Pay Rs 15L to doctor denied PG seat by PIMS, rules Madras High Court
The bench, in its order, said it is unable to subscribe to the views of the single judge who dismissed the writ petitions relying on the prospectus of PIMS without considering the new regulations.
CHENNAI: Expressing anguish over the rampant commercialisation of medical education and denying admission to a rightful candidate, the Madras High Court ordered compensation of Rs 15 lakh to the candidate to be borne by the institute concerned and the government authorities who failed to take appropriate action.
A division bench of Justices R Subramanian and R Kalaimathi passed the orders recently on an appeal filed by Dr P Sidharthan who was denied admission to a postgraduate course in general medicine by Pondicherry Institute of Medical Sciences (PIMS) in 2017 despite being allotted the seat under government quota.
“We are of the opinion that the petitioner is entitled to a monetary compensation, which we fix at Rs 15 lakh. Of this, the college will pay Rs 10 lakh and CENTAC Rs 5 lakh for its inaction,” the bench ordered. It directed the respondents to pay the amount in four weeks.
The case of the petitioner, who is a serving govt doctor, is that he was allotted a seat for MS (general surgery) at PIMS under government quota based on NEET marks in 2017 but the institute denied him admission on the pretext of delay in paying a fee (which was higher than govt fixed amount) and failure to execute a bond for compulsory service for a year after completion of the course.

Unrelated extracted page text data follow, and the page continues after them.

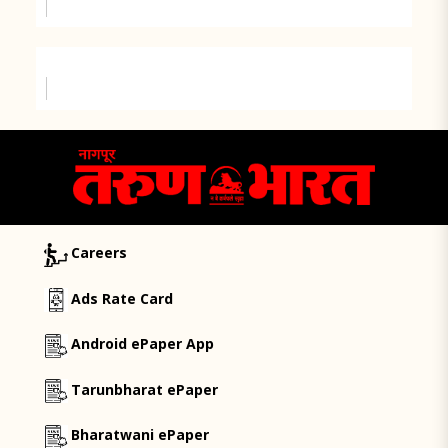
Careers
Ads Rate Card
Android ePaper App
Tarunbharat ePaper
Bharatwani ePaper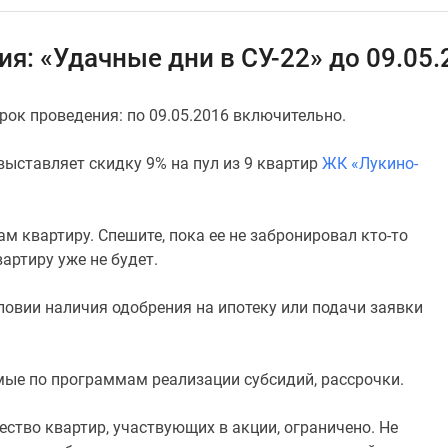
: «Удачные дни в СУ-22» до 09.05.2
рок проведения: по 09.05.2016 включительно.
выставляет скидку 9% на пул из 9 квартир
ЖК «Лукино-
 квартиру. Спешите, пока ее не забронировал кто-то
вартиру уже не будет.
ловии наличия одобрения на ипотеку или подачи заявки
мые по программам реализации субсидий, рассрочки.
ество квартир, участвующих в акции, ограничено. Не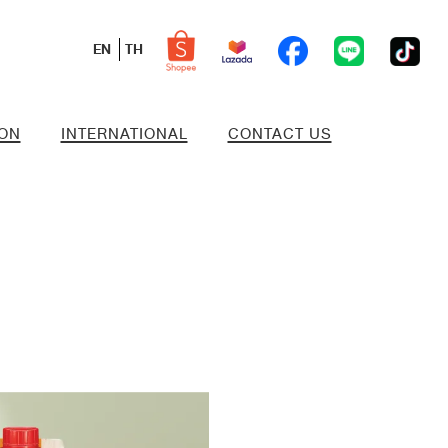
EN
TH
ION
INTERNATIONAL
CONTACT US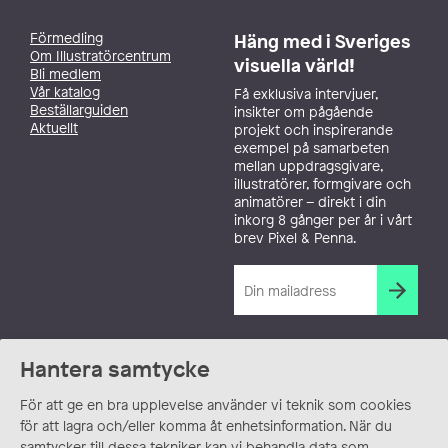
Förmedling
Häng med i Sveriges
Om Illustratörcentrum
visuella värld!
Bli medlem
Vår katalog
Få exklusiva intervjuer,
Beställarguiden
insikter om pågående
Aktuellt
projekt och inspirerande
exempel på samarbeten
mellan uppdragsgivare,
illustratörer, formgivare och
animatörer – direkt i din
inkorg 8 gånger per år i vårt
brev Pixel & Penna.
Hantera samtycke
För att ge en bra upplevelse använder vi teknik som cookies
för att lagra och/eller komma åt enhetsinformation. När du
samtycker till dessa tekniker kan vi behandla data som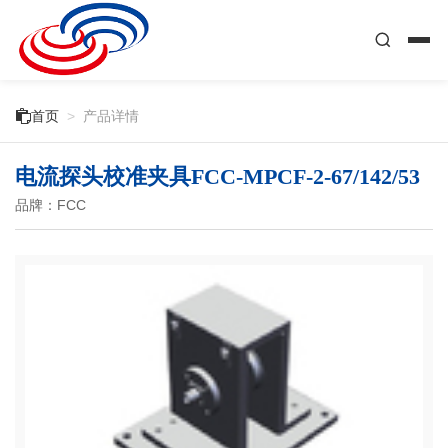

首页
>
产品详情
电流探头校准夹具FCC-MPCF-2-67/142/53
品牌：FCC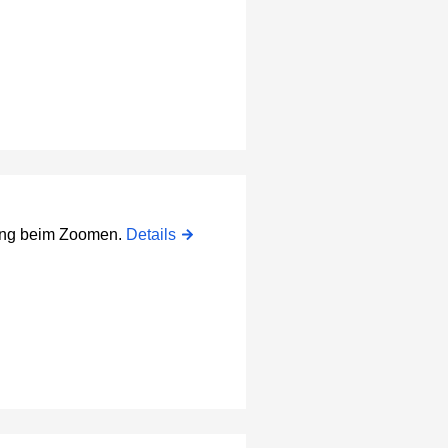
rung beim Zoomen.
Details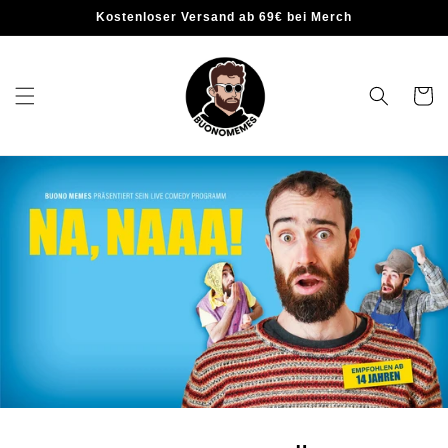
Kostenloser Versand ab 69€ bei Merch
Warenko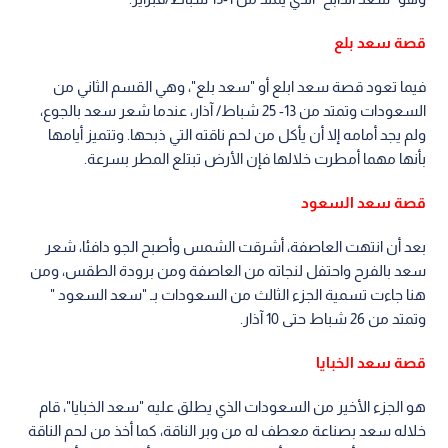
قصة سعد بلع
فيما تعود قصة سعد ابلع أو "سعد بلع"، وهي القسم الثاني من
السعودات وتمتد من 13- 25 شباط/ آذار، عندما شعر سعد بالجوع،
ولم يجد أمامه إلا أن يأكل من لحم ناقته التي ذبحها. وتتميز أيامها
بأنها مهما أمطرت خلالها فإن الأرض تبتلع المطر بسرعة.
قصة سعد السعود
بعد أن انتهت العاصفة، أشرقت الشمس وأصبح الجو دافئا، شعر
سعد بالفرح واحتفل لنجاته من العاصفة ومن برودة الطقس، ومن
هنا جاءت تسمية الجزء الثالث من السعودات بـ "سعد السعود "
وتمتد من 26 شباط حتى 10 آذار.
قصة سعد الخبايا
هو الجزء الأخير من السعودات الذي يطلق عليه "سعد الخبايا"، قام
خلاله سعد بصناعة معطف له من وبر الناقة، كما أخذ من لحم الناقة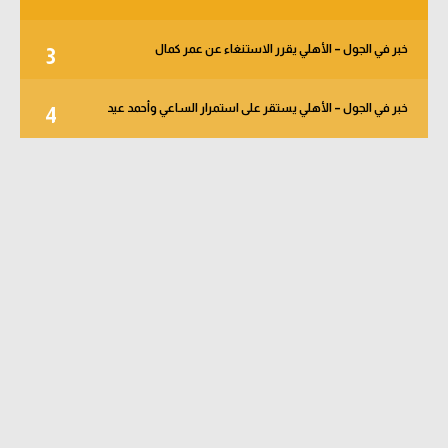
خبر في الجول – الأهلي يقرر الاستنغاء عن عمر كمال
3
خبر في الجول – الأهلي يستقر على استمرار الساعي وأحمد عيد
4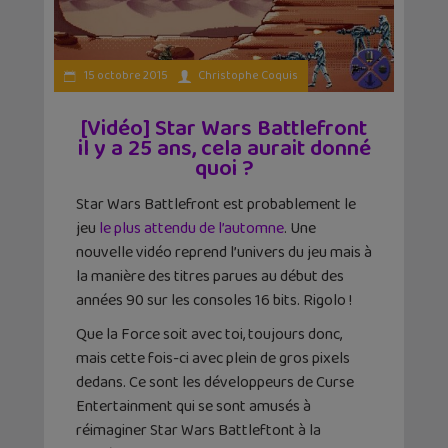
15 octobre 2015
Christophe Coquis
[Vidéo] Star Wars Battlefront
il y a 25 ans, cela aurait donné
quoi ?
Star Wars Battlefront est probablement le
jeu
le plus attendu de l’automne
. Une
nouvelle vidéo reprend l’univers du jeu mais à
la manière des titres parues au début des
années 90 sur les consoles 16 bits. Rigolo !
Que la Force soit avec toi, toujours donc,
mais cette fois-ci avec plein de gros pixels
dedans. Ce sont les développeurs de Curse
Entertainment qui se sont amusés à
réimaginer Star Wars Battleftont à la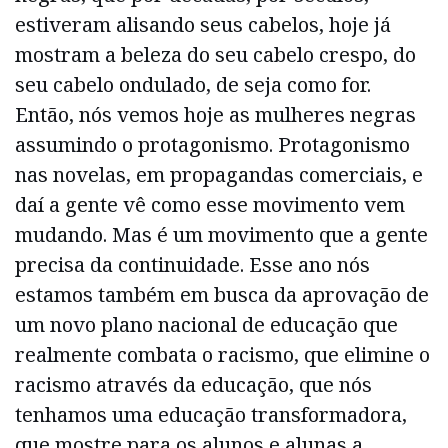
estiveram alisando seus cabelos, hoje já
mostram a beleza do seu cabelo crespo, do
seu cabelo ondulado, de seja como for.
Então, nós vemos hoje as mulheres negras
assumindo o protagonismo. Protagonismo
nas novelas, em propagandas comerciais, e
daí a gente vê como esse movimento vem
mudando. Mas é um movimento que a gente
precisa da continuidade. Esse ano nós
estamos também em busca da aprovação de
um novo plano nacional de educação que
realmente combata o racismo, que elimine o
racismo através da educação, que nós
tenhamos uma educação transformadora,
que mostre para os alunos e alunas a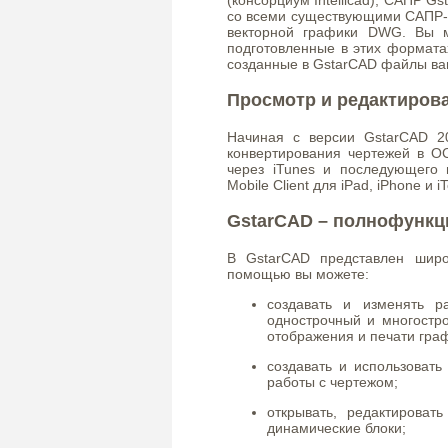
со всеми существующими САПР-
векторной графики DWG. Вы м
подготовленные в этих формата
созданные в GstarCAD файлы ва
Просмотр и редактиров
Начиная с версии GstarCAD 2
конвертирования чертежей в O
через iTunes и последующего
Mobile Client для iPad, iPhone и i
GstarCAD – полнофунк
В GstarCAD представлен широ
помощью вы можете:
создавать и изменять р
однострочный и многостр
отображения и печати гра
создавать и использовать
работы с чертежом;
открывать, редактироват
динамические блоки;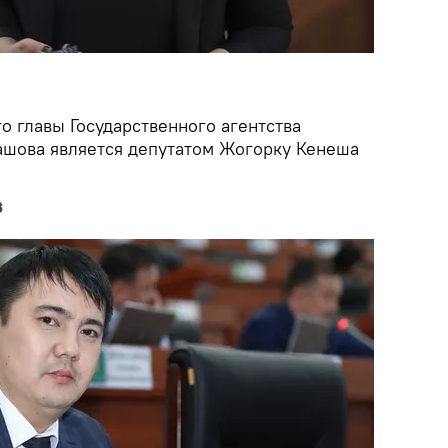
о главы Государственного агентства
ашова является депутатом Жогорку Кенеша
в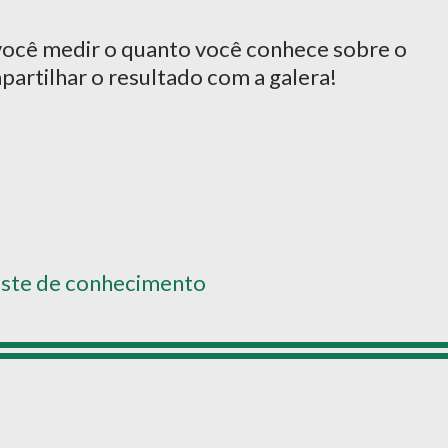
ocê medir o quanto você conhece sobre o
artilhar o resultado com a galera!
ste de conhecimento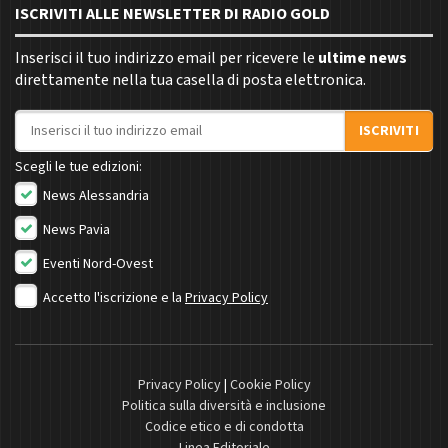
ISCRIVITI ALLE NEWSLETTER DI RADIO GOLD
Inserisci il tuo indirizzo email per ricevere le
ultime news
direttamente nella tua casella di posta elettronica.
Indirizzo email
ISCRIVITI
Scegli le tue edizioni:
News Alessandria
News Pavia
Eventi Nord-Ovest
Accetto l'iscrizione e la
Privacy Policy
Privacy Policy
|
Cookie Policy
Politica sulla diversità e inclusione
Codice etico e di condotta
Linea Editoriale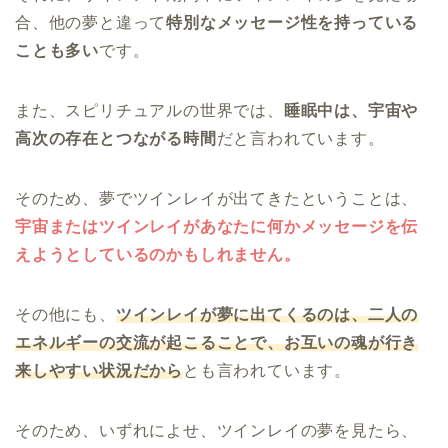
合、他の夢と違って
特別なメッセージ性を持っている
ことも多い
です。
また、スピリチュアルの世界では、
睡眠中は、宇宙や
高次の存在とつながる時間
だと言われています。
そのため、夢でツインレイが出てきたということは、
宇宙またはツインレイがあなたに何かメッセージを伝
えようとしているのかもしれません。
その他にも、
ツインレイが夢に出てくるのは、二人の
エネルギーの交流が起こることで、お互いの魂が行き
来しやすい状況だから
とも言われています。
そのため、いずれによせ、ツインレイの夢を見たら、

Sidharthan filed two writ petitions which were dismissed, prompting him to file the appeal.
During arguments before the division bench, advocate VBR Menon, appearing for the petitioner, contended that the writ court had overlooked the fact that 50% of seats are to be filled by the state government in private medical colleges and the government fixed fee only be collected.
The bench, in its order, said it is unable to subscribe to the views of the single judge who dismissed the writ petitions relying on the prospectus of PIMS without considering the new regulations.“We express anguish at the manner in which education has been commercialised by unscrupulous private individuals or institutions,” the judges observed.